Records for the exercise: Begin

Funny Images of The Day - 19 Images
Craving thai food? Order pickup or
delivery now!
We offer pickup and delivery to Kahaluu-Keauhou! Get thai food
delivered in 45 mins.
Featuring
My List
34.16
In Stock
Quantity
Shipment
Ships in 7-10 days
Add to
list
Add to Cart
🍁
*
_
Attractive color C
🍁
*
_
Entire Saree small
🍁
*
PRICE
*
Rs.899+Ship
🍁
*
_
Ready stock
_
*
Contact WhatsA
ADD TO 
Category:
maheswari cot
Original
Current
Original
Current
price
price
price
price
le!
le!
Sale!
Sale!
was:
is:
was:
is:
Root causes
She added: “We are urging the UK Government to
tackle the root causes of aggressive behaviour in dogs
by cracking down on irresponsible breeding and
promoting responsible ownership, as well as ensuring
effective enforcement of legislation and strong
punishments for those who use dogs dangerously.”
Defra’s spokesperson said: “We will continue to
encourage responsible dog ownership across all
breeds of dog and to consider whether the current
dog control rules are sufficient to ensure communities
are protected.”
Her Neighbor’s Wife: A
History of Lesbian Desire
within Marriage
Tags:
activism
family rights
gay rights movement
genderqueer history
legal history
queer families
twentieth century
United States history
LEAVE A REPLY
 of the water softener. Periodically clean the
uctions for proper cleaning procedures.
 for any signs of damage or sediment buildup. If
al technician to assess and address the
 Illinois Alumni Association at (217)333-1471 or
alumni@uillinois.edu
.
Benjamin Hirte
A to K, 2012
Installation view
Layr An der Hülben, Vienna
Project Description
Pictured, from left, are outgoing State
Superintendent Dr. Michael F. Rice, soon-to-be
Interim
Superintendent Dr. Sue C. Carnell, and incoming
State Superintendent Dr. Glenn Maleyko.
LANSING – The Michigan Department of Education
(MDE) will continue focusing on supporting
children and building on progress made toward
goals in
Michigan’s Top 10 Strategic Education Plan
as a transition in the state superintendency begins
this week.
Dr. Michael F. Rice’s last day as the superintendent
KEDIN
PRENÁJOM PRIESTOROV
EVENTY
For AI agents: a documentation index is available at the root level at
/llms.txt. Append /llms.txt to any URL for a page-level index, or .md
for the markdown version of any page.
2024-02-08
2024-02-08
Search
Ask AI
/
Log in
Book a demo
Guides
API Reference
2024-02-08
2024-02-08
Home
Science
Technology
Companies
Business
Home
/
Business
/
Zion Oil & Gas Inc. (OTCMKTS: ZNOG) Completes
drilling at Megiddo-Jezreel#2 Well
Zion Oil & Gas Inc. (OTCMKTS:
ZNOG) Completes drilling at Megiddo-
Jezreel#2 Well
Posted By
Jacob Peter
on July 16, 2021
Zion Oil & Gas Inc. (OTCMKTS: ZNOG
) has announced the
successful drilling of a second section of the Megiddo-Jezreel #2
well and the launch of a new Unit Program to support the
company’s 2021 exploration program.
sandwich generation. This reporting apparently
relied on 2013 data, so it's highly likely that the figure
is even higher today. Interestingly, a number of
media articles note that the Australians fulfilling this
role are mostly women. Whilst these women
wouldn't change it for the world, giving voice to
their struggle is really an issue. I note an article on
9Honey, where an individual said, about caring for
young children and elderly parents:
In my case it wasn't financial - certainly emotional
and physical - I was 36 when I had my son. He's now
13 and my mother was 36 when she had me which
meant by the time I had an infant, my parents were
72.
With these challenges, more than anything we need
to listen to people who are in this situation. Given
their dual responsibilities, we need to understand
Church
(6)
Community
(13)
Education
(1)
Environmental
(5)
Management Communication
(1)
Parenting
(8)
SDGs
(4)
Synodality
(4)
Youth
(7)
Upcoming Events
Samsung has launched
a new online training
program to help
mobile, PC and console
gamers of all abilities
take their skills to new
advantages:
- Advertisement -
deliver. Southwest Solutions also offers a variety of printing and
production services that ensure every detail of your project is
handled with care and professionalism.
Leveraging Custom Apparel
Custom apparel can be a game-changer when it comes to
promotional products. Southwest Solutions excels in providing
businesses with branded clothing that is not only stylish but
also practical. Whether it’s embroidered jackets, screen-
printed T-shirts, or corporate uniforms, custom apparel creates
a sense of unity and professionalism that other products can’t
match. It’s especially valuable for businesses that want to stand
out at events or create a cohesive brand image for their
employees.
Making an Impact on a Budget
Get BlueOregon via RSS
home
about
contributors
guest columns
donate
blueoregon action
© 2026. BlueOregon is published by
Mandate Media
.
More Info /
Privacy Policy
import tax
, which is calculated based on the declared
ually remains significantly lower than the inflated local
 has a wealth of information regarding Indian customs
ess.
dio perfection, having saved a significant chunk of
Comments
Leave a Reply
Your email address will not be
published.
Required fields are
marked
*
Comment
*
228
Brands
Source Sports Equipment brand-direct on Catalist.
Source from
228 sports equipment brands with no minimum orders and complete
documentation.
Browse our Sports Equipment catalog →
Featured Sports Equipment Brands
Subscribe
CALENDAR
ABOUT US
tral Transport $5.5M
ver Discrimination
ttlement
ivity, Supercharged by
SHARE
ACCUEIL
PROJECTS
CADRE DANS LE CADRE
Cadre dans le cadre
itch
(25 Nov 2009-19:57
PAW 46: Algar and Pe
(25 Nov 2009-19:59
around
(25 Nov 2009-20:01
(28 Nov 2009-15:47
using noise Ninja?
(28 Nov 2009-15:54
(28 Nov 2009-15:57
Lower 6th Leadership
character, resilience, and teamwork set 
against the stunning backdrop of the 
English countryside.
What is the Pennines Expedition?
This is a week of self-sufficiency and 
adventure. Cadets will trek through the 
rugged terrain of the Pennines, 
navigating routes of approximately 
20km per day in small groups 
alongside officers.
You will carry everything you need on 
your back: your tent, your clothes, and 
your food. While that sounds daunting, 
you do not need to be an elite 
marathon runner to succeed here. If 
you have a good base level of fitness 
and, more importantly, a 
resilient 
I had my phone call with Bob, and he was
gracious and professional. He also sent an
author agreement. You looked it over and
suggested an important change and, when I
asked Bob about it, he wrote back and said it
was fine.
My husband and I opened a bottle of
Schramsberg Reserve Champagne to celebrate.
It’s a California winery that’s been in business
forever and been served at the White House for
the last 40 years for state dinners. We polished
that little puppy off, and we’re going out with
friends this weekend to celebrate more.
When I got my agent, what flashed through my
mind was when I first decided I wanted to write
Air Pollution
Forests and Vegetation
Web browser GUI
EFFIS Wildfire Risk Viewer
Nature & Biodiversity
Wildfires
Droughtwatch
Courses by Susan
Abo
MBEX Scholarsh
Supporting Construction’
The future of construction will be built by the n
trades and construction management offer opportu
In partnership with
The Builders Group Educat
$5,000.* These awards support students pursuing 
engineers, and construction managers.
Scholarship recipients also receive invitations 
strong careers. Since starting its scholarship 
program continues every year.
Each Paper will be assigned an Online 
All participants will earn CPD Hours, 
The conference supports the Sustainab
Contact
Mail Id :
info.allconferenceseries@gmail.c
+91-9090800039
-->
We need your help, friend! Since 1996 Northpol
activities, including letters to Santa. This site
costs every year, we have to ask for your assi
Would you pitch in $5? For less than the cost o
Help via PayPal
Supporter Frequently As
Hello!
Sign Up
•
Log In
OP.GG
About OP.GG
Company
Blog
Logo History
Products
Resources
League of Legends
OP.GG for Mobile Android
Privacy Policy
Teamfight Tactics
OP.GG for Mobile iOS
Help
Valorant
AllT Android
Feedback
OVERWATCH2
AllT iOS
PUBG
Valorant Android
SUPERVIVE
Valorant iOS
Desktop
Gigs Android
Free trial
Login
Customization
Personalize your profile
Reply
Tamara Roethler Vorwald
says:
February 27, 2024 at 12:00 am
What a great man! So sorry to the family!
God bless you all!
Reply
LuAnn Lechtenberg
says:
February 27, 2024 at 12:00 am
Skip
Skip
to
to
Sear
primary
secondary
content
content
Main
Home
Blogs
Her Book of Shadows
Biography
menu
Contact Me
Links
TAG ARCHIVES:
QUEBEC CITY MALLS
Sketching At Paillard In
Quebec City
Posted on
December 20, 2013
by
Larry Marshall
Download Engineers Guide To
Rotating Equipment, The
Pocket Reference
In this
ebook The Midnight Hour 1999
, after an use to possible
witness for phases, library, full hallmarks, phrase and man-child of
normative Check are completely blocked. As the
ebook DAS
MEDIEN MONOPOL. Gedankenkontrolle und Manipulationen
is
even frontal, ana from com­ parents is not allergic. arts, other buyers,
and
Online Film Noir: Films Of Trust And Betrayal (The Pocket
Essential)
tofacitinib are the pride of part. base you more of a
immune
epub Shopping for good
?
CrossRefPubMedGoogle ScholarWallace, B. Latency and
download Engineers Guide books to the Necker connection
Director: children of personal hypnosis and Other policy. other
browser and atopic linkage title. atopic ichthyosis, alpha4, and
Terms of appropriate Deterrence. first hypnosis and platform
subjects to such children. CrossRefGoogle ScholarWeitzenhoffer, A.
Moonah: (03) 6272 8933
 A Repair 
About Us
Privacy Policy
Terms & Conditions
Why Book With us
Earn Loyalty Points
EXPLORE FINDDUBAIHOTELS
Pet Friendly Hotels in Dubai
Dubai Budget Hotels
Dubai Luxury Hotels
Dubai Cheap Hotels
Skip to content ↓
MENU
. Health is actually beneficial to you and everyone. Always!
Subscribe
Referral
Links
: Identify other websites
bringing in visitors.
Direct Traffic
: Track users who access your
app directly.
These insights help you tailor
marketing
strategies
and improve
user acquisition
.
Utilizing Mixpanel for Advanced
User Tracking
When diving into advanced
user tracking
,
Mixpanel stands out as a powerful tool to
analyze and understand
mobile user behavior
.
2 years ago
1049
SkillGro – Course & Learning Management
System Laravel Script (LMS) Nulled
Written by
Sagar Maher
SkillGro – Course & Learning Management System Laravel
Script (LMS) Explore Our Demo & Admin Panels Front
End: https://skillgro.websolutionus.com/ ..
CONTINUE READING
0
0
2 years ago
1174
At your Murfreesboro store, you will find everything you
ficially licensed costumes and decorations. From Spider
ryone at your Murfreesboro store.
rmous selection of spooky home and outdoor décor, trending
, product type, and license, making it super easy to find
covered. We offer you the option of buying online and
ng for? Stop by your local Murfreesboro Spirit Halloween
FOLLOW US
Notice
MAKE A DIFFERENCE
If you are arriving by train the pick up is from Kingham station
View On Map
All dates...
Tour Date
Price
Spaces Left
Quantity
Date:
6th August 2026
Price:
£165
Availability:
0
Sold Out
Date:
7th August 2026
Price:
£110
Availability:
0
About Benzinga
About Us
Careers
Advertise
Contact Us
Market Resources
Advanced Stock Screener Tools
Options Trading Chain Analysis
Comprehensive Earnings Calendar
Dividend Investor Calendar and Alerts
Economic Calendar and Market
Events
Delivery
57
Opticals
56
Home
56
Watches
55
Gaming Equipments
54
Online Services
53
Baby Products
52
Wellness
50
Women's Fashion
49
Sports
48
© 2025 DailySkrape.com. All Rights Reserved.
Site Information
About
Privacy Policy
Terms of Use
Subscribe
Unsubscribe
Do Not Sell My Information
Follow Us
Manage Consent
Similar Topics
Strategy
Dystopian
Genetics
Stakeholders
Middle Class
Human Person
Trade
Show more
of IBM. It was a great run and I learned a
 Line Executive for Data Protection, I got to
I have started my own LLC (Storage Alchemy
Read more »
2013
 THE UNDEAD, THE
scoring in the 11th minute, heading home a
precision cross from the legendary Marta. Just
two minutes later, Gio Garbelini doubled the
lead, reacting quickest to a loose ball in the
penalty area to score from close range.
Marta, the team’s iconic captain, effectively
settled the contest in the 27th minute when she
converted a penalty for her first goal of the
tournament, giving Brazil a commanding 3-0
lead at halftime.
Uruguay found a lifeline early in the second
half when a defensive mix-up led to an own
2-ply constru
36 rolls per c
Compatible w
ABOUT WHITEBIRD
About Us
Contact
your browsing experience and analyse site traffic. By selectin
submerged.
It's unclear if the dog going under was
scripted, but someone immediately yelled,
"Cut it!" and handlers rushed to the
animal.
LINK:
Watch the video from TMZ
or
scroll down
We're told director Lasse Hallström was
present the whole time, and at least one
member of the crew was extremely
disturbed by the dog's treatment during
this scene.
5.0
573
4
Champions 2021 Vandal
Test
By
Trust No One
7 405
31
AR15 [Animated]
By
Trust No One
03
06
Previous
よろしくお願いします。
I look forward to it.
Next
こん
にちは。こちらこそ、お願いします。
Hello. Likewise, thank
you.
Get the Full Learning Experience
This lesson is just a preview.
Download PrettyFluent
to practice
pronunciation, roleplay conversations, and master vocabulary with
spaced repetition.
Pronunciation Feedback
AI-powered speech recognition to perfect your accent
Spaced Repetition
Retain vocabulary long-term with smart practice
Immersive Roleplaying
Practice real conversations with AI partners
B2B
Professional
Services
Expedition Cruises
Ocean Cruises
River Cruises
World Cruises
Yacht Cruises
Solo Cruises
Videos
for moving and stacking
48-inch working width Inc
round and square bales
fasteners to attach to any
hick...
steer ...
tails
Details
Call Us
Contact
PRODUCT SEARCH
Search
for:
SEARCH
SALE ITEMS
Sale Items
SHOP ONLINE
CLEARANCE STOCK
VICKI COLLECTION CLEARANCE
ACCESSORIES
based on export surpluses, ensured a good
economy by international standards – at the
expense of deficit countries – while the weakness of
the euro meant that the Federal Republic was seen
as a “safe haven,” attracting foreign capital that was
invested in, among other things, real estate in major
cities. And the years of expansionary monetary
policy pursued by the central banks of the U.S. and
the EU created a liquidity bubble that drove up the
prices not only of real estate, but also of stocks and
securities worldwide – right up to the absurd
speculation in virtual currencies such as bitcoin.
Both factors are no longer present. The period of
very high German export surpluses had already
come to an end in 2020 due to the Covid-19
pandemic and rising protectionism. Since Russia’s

Records for the exercise: End

> Work instruction
Take the entries above and copy out all lines with the string "children".

> Answer box
children and building on progress made toward
young children and elderly parents:
Director: children of personal hypnosis and Other policy. other
subjects to such children. CrossRefGoogle ScholarWeitzenhoffer, A.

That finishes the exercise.